What is the Global Agenda?
The Global Agenda of Local and Regional Governments for the 21st Century sets out the vision and aspirations of sub-national governments, and explains the contributions we can make to ensuring sustainable development in a rapidly changing world.
Local and regional governments are best placed to lead, since every community, settlement and territory must ‘co-produce’ a response that is context-specific in order to fulfil the agendas’ambitions. This response must address the challenges of poverty, rising inequality, insecurity, environment depletion and climate change.
The following recommendations for action build on the research and consultations with local and regional governments within the framework of the Global Report on Local Democracy and Decentralization (GOLD IV). They also draw upon the recommendations of the Global Taskforce of Local and Regional Governments in the Habitat III process and they are enclosed in the Bogotá Commitment and Action Agenda.These recommendations contain a series of local, national and global actions that will be necessary in order to achieve the major global sustainable development agendas, including the 2030 Agenda, The Paris Agreement on Climate Change, and the New Urban Agenda adopted at Habitat III.
The Global Agenda is the result of an extensive in-depth consultation process with UCLG’s members across the world, including elected leaders and local government professionals representing metropolitan governments, peripheral and intermediary cities, small towns and regional administrations.
Line of action of local and regional governments
- The first set of recommendations on ‘local action’ addresses how sub-national governments can contribute to the achievement of the SDGs, the Paris Agreement, the Sendai Framework and the New Urban Agenda.
- The second set of recommendations on ‘national action’ focuses on national legal, institutional and policy reform.
- The final set of recommendations on ‘global action’ tackles three of the most potent enablers of national and local development: global governance, international financing and decentralized cooperation.
All the recommendations seek to empower local and regional governments to take their rightful place at the head of a new international agenda for inclusive and sustainable development.
Realization of the New Urban Agenda on the ground
As a result of the growing links between global and local challenges, local and regional governments now play a greater role in the regulation of the urban fabric and territories, and the protection of the commons.
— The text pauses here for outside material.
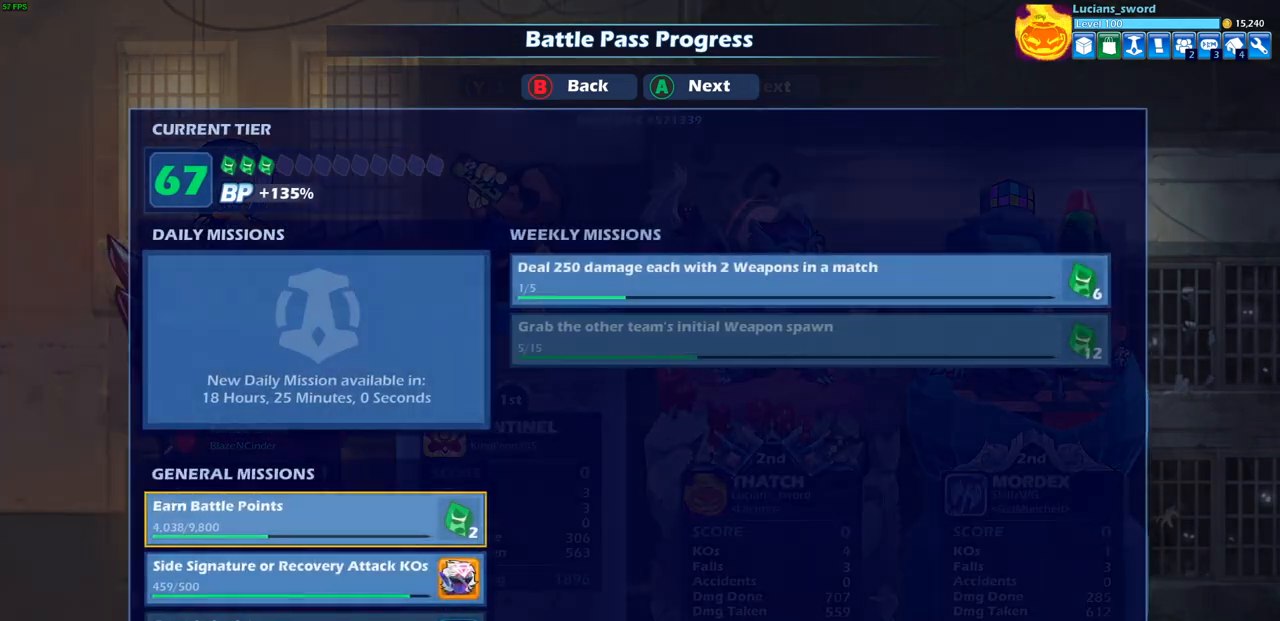
{"buttons": [], "left_stick": "center", "right_stick": "center", "events": [[267, "CROSS", "down"], [433, "CROSS", "up"]]}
However, they often lack the resources to meet these new challenges, putting pressure on their ability to fulfil pre-existing responsibilities. To contribute to what in the SDGs is termed a ‘transformed world’, local and regional governments across all world regions must be proactive and commit to the following actions:
1. Improve their strategic management capacity.
2. Boost participation by fostering a buoyant and autonomous civil society to co-create cities and territories.
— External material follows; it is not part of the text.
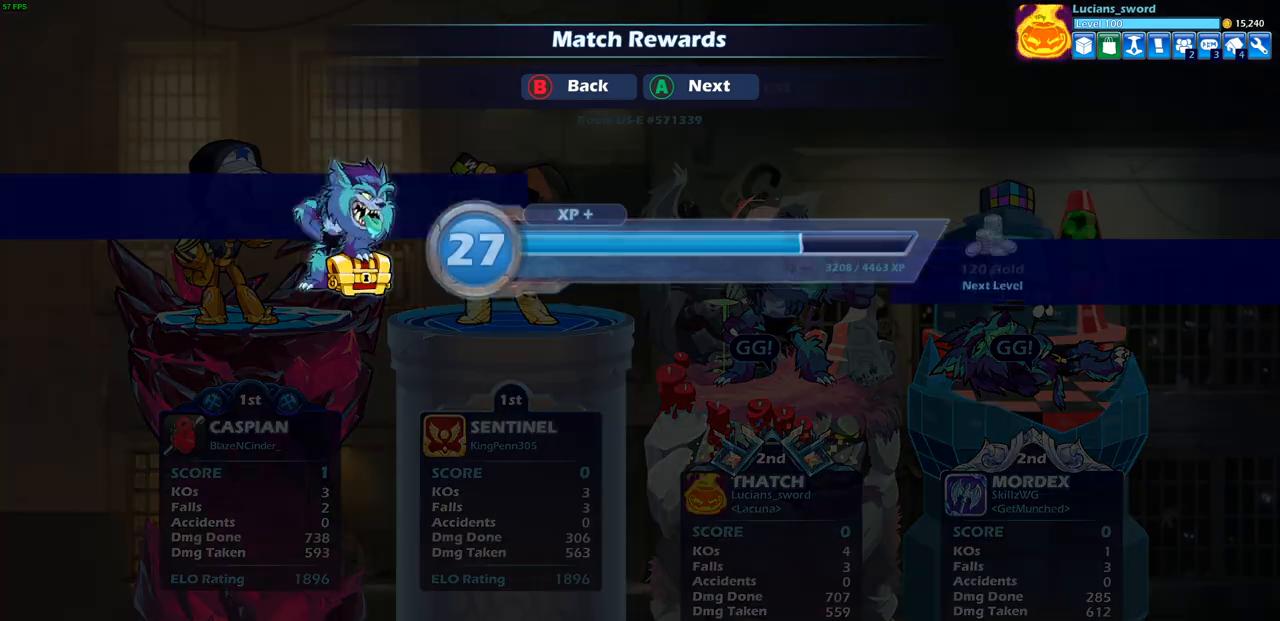
{"buttons": [], "left_stick": "center", "right_stick": "center", "events": [[150, "CROSS", "down"], [283, "CROSS", "up"]]}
3. Harness integrated urban and territorial planning to shape the future of cities and territories.
4. Ensure access to quality and resilient infrastructures and basic services for all.
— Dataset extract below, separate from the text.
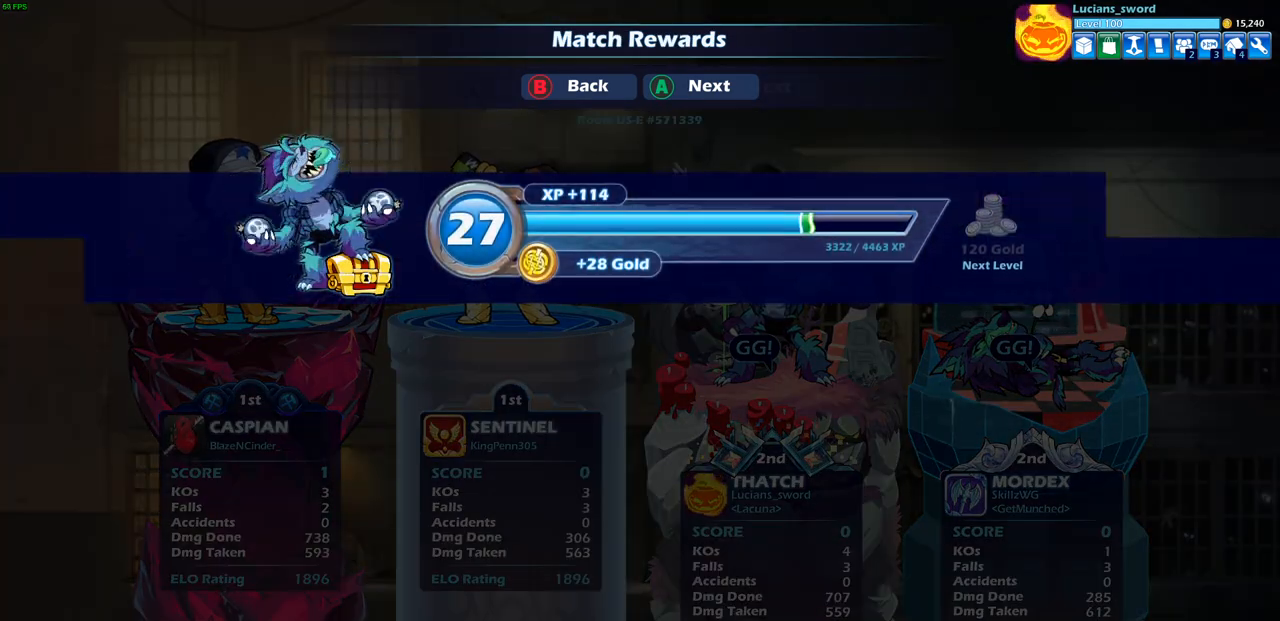
{"buttons": [], "left_stick": "center", "right_stick": "center", "events": [[67, "CROSS", "down"], [183, "CROSS", "up"]]}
5. Foster local economic opportunities to create decent jobs and social cohesion.
6. Put the ‘Right to the City’ at the centre of urban and territorial governance.
7. Lead the transition toward low carbon, resilient cities and regions.
8. Promote local heritage, creativity and diversity through people-centred cultural policies
A new multilevel governance system
Local leadership will only flourish if there is a national enabling environment for local and regional governments with adequate legal frameworks and resources, as well as a transformation of top-down approaches. Moreover, it can only succeed if the uneven decentralization found in many countries and regions is urgently addressed. National governments should:
1. Renew institutional frameworks to promote shared governance and effective decentralization.
2. Build coherent and integrated national urban and regional policies in consultation with sub-national governments.
3. Rethink sub-national financing systems to reconcile financing with sustainability.
4. Involve local and regional governments in the follow-up of the SDGs and the New Urban Agenda, supported by accurate territorialized data.
Local and regional governments’ rightful place at the global table
For global policies and agreements to properly harness local experience and commitment, the place of local and regional governments in international policymaking needs to change. They must be part of a structured consultation as a recognized and organized global constituency rather than subject to ad hoc consultation processes. The efforts of local and regional governments to organize and produce informed inputs must be acknowledged as part of the decisionmaking process by taking the following steps:
1. Include organized local and regional government networks in the governing structures of international development institutions
2. Create new instruments to finance local sustainable infrastructure and services
3. Support decentralized and city-to-city cooperation, learning and knowledge-sharing to foster innovation.